Welcome back from spring break. I’m sure many of you are still working off the hangover and/or remembering the good times spent on mission trips and with friends. Students generally take the holiday as a good time to rest, to reflect on the school year or perhaps to drink … a lot.
Indeed, this was my first spring break as a 21-year-old student — but instead of going to Florida or Colorado, I chose to go home. Luckily for me, many of my friends from high school also chose to return to our small Mississippi town as well and we made the best of it.
Thomas Wolfe said you can’t go home again, but I learned this last week that going home can be just as relaxing as a week at the beach — and much cheaper, too.
Before the holiday, my world as a student journalist involved dealing with Student Government elections, fee increase campaigns and the reality of schoolwork, which turned out to be a little overwhelming.

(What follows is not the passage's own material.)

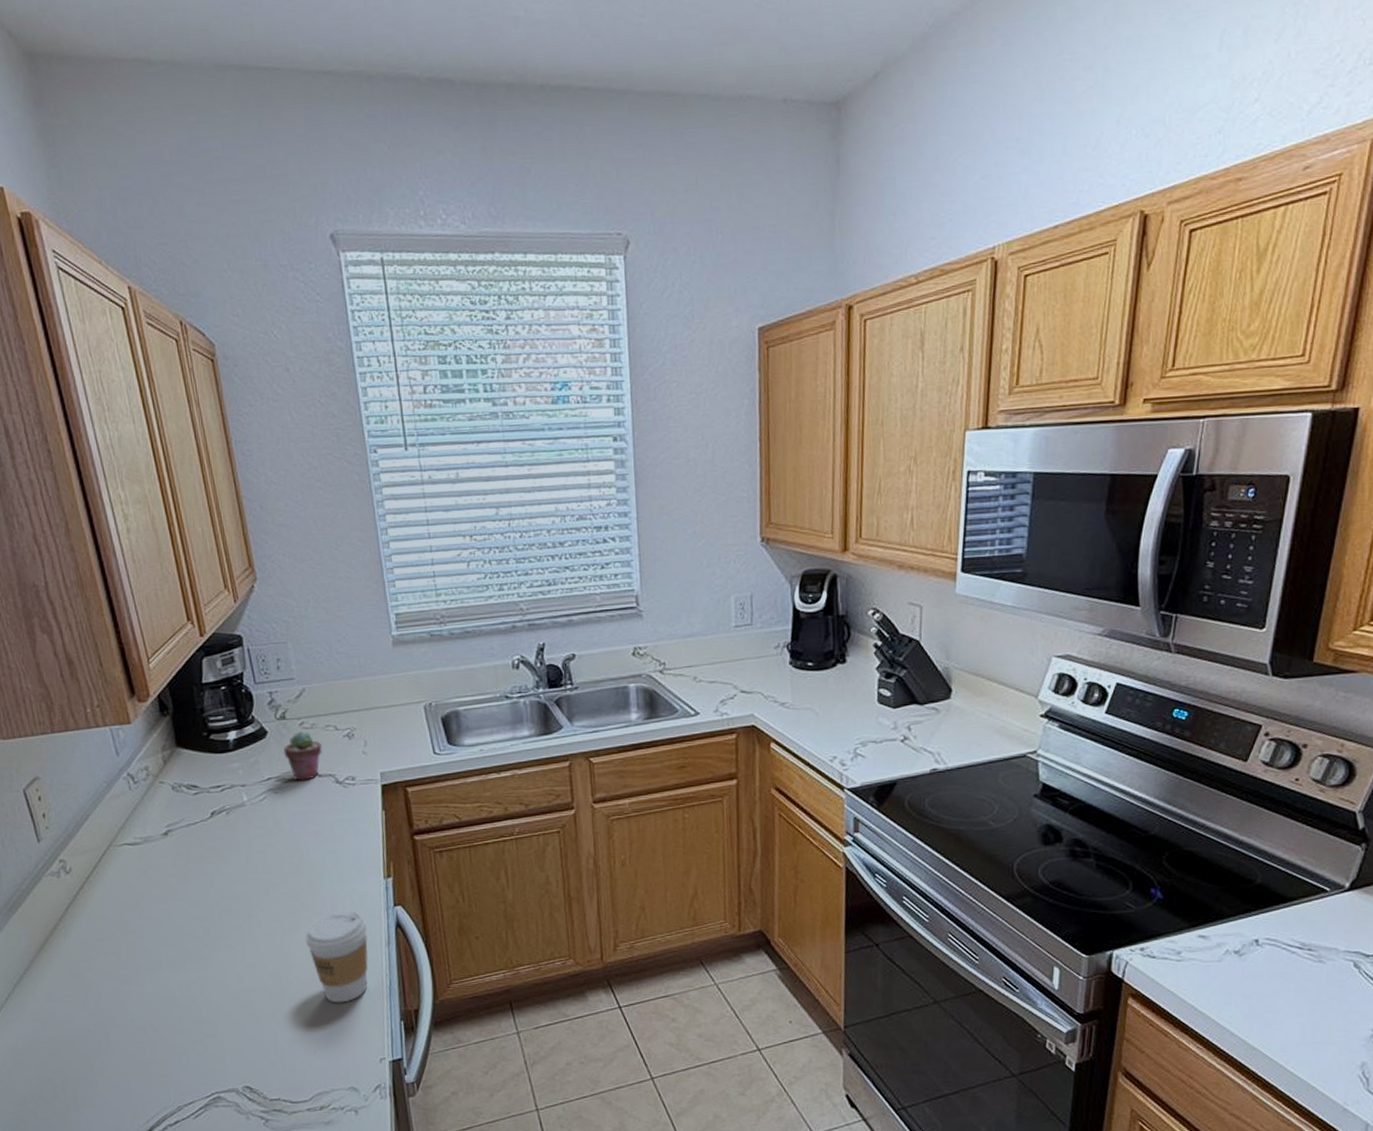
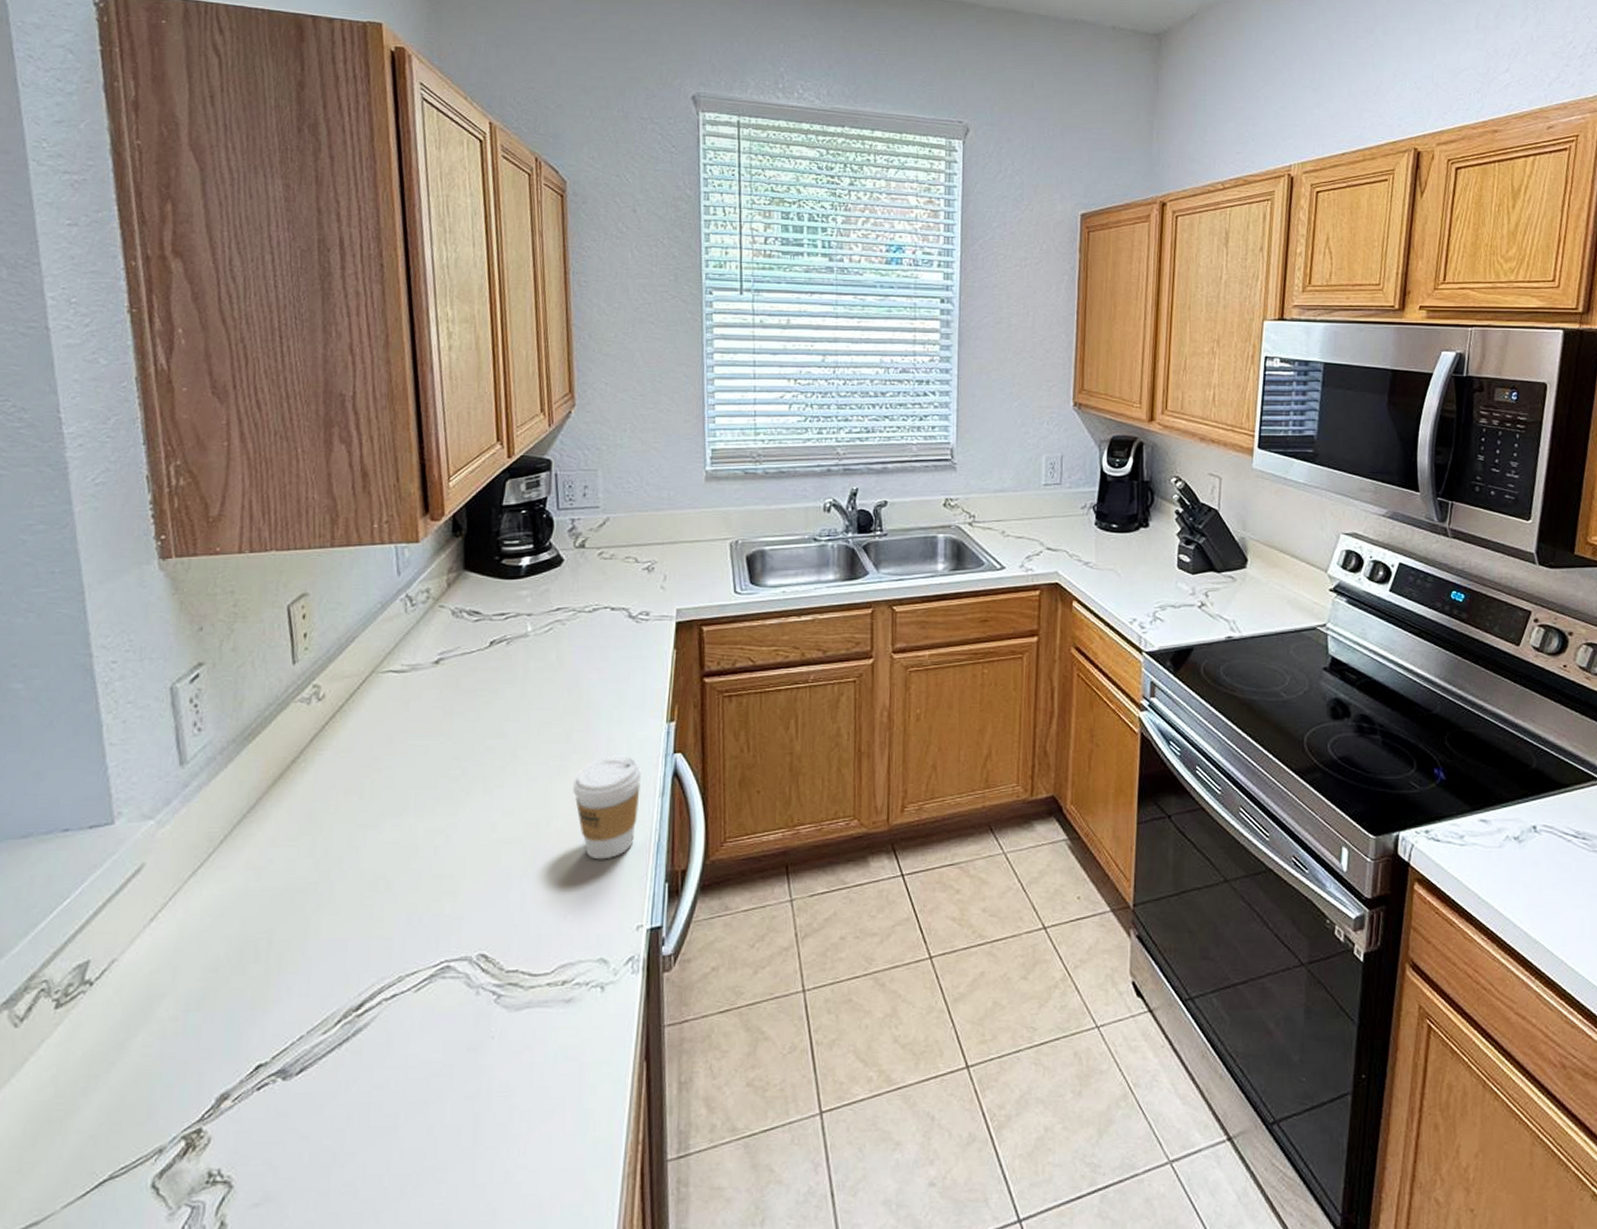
potted succulent: present [283,731,322,781] -> none [577,561,619,613]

My friends asked me what I would do when I went home, why wouldn’t I go on vacation and drink my stress away. Well, despite my decidedly non-beach body, I had an engagement in my hometown which brought me back — and for the first time in a long time, I spent a whole break at home.
I don’t know what it is like where you grew up, but if you’re looking for a stereotypical Southern town, I grew up in it. I went back — and found that some things never change. Of course, the little things like high school field parties have turned into darts at a local bar and getting your friend with a fake ID to buy you a case of Natural Light has been replaced by a bartender and a large scope of drinks — all legal, of course. But in general, the thing that changes the most is you.
I spent the holiday drinking with old friends like we never left town. And I hope that despite how much time you spend here at the University, no matter how many people you meet or how many facebook friends you can claim, you can still go home and just live that dream before the real world kicks back in.
I’ve found people do crazy stuff when they’re drinking at home; I think you feel older and a little more invincible now that you don’t have curfews and high school to worry about. Take my friend Chase, who thought it would be funny to rent a hotel room and drink until the sun came up. He just wasn’t tired (although he was thirsty), and after a battle with a McDonald’s breakfast burrito, he pulled his car over a block from my house, leaned his seat back and slept into the afternoon.
Later that day, over yet another drink, I asked him why he didn’t come over and just sleep on my couch. He said his spring break wouldn’t have been the same — it’s the experience that matters.
People believe that cliché, that you can’t go home again. And an average person might wonder why Chase went home when he could have gone to the beach and worked on his tan. He had the money, he had the time and nothing else to do.
But if you know that someone or something like an old friend and a drink is waiting at home, it makes perfect sense.